_TASK TO COMPLETE_. Rewrite the data from its first line through the line containing "Indem wir z. B." as a JSON list of strings, with one string per line and blank lines omitted.

_LISTED RECORDS_.
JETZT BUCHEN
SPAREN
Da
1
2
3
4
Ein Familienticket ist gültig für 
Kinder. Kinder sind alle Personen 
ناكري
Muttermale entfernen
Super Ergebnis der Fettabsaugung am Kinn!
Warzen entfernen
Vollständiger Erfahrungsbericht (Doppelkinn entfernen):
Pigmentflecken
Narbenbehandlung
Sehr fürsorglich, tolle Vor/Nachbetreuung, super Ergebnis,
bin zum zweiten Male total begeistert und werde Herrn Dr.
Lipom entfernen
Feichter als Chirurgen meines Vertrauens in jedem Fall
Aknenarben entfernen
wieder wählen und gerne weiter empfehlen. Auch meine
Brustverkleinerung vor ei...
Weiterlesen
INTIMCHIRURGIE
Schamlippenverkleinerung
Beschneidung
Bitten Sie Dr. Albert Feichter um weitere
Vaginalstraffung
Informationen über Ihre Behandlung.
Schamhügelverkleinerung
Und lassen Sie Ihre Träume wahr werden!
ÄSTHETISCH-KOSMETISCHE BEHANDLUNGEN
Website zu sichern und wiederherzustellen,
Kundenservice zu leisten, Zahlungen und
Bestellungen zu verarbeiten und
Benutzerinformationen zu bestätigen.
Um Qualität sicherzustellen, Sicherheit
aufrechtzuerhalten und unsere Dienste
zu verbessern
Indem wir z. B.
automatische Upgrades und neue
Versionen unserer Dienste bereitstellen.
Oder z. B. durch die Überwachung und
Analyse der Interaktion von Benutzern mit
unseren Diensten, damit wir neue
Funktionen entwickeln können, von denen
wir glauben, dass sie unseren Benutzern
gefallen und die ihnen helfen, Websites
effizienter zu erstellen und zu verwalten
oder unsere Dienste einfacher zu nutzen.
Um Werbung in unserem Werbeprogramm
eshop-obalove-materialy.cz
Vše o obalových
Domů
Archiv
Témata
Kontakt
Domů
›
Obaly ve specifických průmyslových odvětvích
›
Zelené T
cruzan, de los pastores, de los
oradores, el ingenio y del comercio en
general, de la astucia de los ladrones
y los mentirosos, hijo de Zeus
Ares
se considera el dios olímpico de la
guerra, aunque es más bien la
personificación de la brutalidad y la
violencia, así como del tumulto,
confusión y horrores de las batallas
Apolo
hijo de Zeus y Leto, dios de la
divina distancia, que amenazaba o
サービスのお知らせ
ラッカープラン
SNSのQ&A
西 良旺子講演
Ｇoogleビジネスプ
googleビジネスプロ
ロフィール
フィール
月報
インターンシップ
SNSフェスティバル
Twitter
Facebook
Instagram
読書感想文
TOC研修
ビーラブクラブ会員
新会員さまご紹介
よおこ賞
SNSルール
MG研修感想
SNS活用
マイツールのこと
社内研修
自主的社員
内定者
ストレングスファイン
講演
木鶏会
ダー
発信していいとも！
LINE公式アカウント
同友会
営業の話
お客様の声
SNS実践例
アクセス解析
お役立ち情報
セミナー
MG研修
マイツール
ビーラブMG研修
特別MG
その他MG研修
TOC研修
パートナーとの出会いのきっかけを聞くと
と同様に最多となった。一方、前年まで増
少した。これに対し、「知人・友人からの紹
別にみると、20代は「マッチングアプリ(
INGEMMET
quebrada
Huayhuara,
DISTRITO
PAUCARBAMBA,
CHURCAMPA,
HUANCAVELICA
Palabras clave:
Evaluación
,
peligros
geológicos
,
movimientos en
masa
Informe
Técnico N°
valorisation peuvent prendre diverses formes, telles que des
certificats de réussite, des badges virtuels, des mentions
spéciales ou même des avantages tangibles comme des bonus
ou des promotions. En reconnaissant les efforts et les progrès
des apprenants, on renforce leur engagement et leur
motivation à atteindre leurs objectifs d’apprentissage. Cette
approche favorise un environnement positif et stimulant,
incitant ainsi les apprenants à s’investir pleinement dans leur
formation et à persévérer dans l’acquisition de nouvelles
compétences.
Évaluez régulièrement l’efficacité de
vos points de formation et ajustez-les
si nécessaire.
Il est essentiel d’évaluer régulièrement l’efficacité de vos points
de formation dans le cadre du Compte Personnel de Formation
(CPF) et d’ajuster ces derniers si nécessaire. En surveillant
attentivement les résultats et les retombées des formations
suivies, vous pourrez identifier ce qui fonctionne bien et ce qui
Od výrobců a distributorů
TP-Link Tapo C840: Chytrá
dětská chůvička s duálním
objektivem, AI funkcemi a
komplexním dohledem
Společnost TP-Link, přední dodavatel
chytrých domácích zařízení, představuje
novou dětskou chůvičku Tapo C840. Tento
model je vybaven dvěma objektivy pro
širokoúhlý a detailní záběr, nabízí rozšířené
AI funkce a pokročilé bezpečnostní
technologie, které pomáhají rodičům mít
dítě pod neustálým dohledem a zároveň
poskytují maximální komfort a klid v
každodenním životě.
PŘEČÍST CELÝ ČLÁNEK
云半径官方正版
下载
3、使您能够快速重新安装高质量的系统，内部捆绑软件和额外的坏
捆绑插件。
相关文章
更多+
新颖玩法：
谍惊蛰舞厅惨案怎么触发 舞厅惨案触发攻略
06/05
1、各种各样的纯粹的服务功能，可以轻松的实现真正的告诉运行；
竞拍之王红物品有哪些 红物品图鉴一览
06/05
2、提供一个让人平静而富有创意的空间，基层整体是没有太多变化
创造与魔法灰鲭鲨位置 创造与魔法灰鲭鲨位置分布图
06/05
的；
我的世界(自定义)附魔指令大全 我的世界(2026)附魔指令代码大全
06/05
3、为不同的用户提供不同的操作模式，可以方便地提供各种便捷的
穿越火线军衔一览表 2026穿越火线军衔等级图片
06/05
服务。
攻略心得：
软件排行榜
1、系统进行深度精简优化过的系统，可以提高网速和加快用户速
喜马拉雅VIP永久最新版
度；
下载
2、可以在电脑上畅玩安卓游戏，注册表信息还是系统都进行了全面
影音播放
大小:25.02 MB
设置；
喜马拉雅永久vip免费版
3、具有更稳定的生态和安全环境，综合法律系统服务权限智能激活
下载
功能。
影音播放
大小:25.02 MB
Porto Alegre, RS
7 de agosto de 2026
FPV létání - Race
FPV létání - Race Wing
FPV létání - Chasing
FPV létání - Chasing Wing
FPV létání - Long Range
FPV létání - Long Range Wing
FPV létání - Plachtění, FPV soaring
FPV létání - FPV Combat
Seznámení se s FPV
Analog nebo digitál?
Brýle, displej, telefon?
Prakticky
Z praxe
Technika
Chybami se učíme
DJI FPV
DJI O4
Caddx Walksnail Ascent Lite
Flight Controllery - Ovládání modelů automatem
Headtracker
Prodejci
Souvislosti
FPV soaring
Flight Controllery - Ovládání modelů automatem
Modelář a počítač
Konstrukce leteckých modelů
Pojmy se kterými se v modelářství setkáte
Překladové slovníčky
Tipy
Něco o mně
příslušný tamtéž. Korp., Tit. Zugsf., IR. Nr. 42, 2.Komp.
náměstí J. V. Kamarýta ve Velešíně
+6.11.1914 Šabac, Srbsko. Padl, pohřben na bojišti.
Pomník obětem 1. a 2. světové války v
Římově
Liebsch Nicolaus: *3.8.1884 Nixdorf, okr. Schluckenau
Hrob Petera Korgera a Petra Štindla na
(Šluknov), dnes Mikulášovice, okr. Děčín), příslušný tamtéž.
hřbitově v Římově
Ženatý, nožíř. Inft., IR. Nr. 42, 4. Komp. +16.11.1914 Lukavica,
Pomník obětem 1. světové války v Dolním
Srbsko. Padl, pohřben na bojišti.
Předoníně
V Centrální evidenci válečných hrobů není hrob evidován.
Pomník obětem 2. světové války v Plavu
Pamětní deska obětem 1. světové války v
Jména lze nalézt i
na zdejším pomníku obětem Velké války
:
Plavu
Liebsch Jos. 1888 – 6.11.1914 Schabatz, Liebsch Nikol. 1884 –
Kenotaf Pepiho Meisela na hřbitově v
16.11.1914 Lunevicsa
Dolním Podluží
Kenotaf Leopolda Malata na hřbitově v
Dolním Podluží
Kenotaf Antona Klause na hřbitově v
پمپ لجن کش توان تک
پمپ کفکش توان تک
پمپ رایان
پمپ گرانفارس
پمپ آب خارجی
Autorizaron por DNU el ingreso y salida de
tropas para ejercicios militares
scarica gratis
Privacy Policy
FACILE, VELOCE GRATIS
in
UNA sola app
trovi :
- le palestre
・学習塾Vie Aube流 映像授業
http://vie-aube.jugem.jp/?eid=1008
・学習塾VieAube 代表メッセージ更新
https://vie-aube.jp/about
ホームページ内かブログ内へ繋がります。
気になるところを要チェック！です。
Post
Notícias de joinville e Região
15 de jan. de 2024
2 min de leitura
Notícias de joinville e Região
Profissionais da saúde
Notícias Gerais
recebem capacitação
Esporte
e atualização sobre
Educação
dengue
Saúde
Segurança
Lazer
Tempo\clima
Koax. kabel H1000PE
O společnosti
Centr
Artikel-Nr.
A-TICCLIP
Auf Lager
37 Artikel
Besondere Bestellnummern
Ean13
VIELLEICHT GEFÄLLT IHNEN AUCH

_TASK RESULT_.
[
  "JETZT BUCHEN",
  "SPAREN",
  "Da",
  "1",
  "2",
  "3",
  "4",
  "Ein Familienticket ist gültig für ",
  "Kinder. Kinder sind alle Personen ",
  "ناكري",
  "Muttermale entfernen",
  "Super Ergebnis der Fettabsaugung am Kinn!",
  "Warzen entfernen",
  "Vollständiger Erfahrungsbericht (Doppelkinn entfernen):",
  "Pigmentflecken",
  "Narbenbehandlung",
  "Sehr fürsorglich, tolle Vor/Nachbetreuung, super Ergebnis,",
  "bin zum zweiten Male total begeistert und werde Herrn Dr.",
  "Lipom entfernen",
  "Feichter als Chirurgen meines Vertrauens in jedem Fall",
  "Aknenarben entfernen",
  "wieder wählen und gerne weiter empfehlen. Auch meine",
  "Brustverkleinerung vor ei...",
  "Weiterlesen",
  "INTIMCHIRURGIE",
  "Schamlippenverkleinerung",
  "Beschneidung",
  "Bitten Sie Dr. Albert Feichter um weitere",
  "Vaginalstraffung",
  "Informationen über Ihre Behandlung.",
  "Schamhügelverkleinerung",
  "Und lassen Sie Ihre Träume wahr werden!",
  "ÄSTHETISCH-KOSMETISCHE BEHANDLUNGEN",
  "Website zu sichern und wiederherzustellen,",
  "Kundenservice zu leisten, Zahlungen und",
  "Bestellungen zu verarbeiten und",
  "Benutzerinformationen zu bestätigen.",
  "Um Qualität sicherzustellen, Sicherheit",
  "aufrechtzuerhalten und unsere Dienste",
  "zu verbessern",
  "Indem wir z. B."
]